*Exercise objective*
Only reproduce the lines from the line containing "10 tips voor jouw eerste crypto" onward, exactly, through the final line of the data below.

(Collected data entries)
________

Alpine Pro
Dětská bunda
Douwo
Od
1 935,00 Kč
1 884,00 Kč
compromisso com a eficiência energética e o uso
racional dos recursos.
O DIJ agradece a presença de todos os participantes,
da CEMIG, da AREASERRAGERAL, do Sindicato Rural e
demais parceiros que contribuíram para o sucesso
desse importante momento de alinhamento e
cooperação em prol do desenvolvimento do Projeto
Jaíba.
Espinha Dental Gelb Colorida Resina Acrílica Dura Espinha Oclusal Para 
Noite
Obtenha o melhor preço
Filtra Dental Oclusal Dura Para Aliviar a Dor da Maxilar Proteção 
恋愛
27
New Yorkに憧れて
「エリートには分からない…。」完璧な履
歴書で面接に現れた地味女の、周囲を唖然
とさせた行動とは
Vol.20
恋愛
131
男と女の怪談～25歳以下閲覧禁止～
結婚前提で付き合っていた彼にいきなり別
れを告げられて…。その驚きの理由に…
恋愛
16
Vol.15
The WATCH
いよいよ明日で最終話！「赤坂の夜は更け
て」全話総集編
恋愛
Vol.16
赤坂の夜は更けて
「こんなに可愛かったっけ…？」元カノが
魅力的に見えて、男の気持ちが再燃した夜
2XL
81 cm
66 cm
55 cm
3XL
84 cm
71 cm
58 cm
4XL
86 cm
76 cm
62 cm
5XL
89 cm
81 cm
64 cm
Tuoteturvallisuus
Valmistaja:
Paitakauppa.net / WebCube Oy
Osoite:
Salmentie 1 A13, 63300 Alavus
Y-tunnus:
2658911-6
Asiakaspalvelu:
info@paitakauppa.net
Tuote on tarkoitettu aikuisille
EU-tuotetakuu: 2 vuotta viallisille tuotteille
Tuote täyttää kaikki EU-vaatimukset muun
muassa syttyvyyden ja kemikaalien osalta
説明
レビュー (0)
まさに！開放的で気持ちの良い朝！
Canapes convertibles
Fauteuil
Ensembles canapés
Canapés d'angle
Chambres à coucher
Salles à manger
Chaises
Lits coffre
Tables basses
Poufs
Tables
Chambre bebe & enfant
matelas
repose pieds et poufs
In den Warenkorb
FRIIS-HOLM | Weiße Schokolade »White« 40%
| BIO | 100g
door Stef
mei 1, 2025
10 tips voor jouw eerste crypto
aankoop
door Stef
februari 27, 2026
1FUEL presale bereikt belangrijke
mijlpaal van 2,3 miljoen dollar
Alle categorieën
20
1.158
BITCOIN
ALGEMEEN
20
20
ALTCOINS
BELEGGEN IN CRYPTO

________

*Solution to this task*
10 tips voor jouw eerste crypto
aankoop
door Stef
februari 27, 2026
1FUEL presale bereikt belangrijke
mijlpaal van 2,3 miljoen dollar
Alle categorieën
20
1.158
BITCOIN
ALGEMEEN
20
20
ALTCOINS
BELEGGEN IN CRYPTO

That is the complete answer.